On 12 December 2012 the US, Britain, France, Turkey, the EU and the Gulf States recognized the Syrian National Council as ‘the legitimate representative’ of the Syrian people. US President Obama stated that the National Coalition was now inclusive, reflective and representative enough for this ‘big step’, yet the international support was conditional upon building a political and civil administration. At the end of December 2012, the European Commission had contributed about USD 210 million in humanitarian aid to help people affected by the Syrian civil war. The EU also rolled over its arms embargo on all Syrian parties for another three months to 1 March 2013 and decided at the end of November 2012 to review sanctions on Syria every three months instead of every year in case it would need to equip the rebels in the future.

The Syrian National Coalition has not yet produced any functional outcomes, only announcements and committees, as it suffers from divisions and fragmentation over the composition of the future government and the current Coalition itself.

As fighting continues between the Syrian forces and the rebels, Syrian warplanes hit a security building that had been taken over by rebels along the Turkish border, wounding several people and sending dozens of civilians fleeing across the frontier. On 4 December 2012, the NATO approved Turkey’s request for Patriot anti-missile systems to bolster its defense against strikes from Syria. The NATO decided to augment Turkey’s air defence capabilities in order to defend the population and territory of Turkey and contribute to the de-escalation of the crisis along the Alliance’s border. Germany, the Netherlands and the United States committed to provide Patriot missile batteries, subject to their respective national procedures. These systems will be under the operational command of the Supreme Allied Commander Europe (SACEUR). Any deployment will be defensive only. It will in no way support a no-fly zone or any offensive operation.

2013

On 6 January 2013 al-Assad appeared in a one-hour speech on television, ignoring international demands for him to step down, calling on Syrians to defend their country against Islamic extremists and on foreign countries to end their support for rebels seeking to destroy the nation. He dismissed any possibile dialogue with the ‘criminals’ who were purportedly behind the uprising.

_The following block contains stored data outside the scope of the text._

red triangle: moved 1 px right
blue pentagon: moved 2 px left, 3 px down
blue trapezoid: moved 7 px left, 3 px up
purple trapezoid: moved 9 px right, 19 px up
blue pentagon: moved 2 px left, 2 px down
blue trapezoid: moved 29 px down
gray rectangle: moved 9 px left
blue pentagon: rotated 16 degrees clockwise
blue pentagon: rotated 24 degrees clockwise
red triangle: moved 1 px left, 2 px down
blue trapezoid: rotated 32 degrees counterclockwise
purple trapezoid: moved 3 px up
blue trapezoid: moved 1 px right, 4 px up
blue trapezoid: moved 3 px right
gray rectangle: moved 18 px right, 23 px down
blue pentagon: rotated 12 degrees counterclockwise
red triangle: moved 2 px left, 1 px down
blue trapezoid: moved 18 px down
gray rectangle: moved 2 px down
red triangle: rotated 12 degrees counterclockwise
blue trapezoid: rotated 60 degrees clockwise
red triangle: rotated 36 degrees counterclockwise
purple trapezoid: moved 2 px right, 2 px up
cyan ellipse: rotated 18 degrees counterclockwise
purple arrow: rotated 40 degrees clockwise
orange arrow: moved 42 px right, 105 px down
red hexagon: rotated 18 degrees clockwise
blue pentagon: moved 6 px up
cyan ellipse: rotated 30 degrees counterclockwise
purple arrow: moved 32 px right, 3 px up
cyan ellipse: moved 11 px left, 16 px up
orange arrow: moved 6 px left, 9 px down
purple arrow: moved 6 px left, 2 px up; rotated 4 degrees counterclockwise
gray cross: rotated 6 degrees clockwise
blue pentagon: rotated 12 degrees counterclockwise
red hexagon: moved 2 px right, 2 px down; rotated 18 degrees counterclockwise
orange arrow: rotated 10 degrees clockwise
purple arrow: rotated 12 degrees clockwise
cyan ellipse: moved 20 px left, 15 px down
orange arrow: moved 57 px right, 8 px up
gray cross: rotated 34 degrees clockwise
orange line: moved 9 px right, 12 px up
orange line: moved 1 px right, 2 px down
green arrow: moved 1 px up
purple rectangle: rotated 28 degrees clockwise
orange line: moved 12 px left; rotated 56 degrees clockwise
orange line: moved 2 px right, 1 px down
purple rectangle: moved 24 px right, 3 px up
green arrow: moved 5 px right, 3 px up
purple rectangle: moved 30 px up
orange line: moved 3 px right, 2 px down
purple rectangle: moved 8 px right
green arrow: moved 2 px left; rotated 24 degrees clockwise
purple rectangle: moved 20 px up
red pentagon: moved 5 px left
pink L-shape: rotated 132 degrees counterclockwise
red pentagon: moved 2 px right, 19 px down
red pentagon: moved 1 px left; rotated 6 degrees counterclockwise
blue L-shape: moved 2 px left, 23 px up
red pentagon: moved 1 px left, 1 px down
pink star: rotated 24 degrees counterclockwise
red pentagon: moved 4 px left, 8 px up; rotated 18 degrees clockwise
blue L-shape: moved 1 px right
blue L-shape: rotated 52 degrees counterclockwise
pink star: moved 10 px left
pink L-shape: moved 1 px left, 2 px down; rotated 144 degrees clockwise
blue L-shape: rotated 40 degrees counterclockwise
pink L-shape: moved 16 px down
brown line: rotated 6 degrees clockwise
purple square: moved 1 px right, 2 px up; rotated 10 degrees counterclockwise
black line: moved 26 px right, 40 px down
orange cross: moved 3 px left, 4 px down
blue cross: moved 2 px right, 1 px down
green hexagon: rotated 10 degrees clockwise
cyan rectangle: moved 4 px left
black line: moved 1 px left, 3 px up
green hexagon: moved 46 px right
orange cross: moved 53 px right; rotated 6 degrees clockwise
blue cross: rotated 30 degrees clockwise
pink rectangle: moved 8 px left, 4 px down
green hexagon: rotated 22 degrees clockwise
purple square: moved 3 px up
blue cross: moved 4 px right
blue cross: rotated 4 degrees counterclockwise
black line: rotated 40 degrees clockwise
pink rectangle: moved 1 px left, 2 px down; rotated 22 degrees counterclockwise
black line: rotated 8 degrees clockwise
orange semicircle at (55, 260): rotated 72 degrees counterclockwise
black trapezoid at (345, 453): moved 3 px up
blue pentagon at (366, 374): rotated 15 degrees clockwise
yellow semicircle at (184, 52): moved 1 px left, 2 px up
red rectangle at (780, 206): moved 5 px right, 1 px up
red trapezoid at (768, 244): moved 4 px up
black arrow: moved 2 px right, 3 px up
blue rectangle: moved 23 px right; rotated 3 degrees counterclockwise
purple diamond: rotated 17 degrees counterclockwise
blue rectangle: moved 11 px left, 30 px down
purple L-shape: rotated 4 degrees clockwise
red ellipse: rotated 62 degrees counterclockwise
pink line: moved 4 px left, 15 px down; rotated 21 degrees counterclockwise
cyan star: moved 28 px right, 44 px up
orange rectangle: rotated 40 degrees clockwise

Israeli jets targeted a military research center north-west of Damascus. Syria denied reports that lorries carrying weapons bound for Lebanon were hit. Israel has not commented, but has frequently expressed concern at the possible movement of chemical weapons to Hezbollah in Lebanon.

A report issued on 5 February 2013 by the UN Human Rights Council’s commission of inquiry on Syria, stated that ‘The depth of the Syrian tragedy is poignantly reflected in the accounts of its victims. Their harrowing experiences of survival detail grave human rights violations, war crimes and crimes against humanity. The destructive dynamics of the civil war not only have an impact on the civilian population but are also tearing apart the country’s complex social fabric, jeopardizing future generations and undermining peace and security in the entire region.’ The independent team urged the UN Security Council to act urgently to halt the violations and ensure the accountability for grave violations as both sides of the conflict are committing war crimes.

A week later, Syrian National Coalition-leader al-Khatib proposed to hold talks with Farouq al-Sharaa, a deputy of President Bashar al-Assad, on a political transition in which al-Assad would be given safe passage to go into exile. Lakhdar Brahimi, the UN/Arab League joint envoy, reinforced this call in Cairo on 18 February 2013, saying that talks between the Syrian opposition and an ‘acceptable delegation’ from the Damascus government that is not directly involved in repression could begin on UN premises and should lead to a political solution to the country’s 23-month-old war.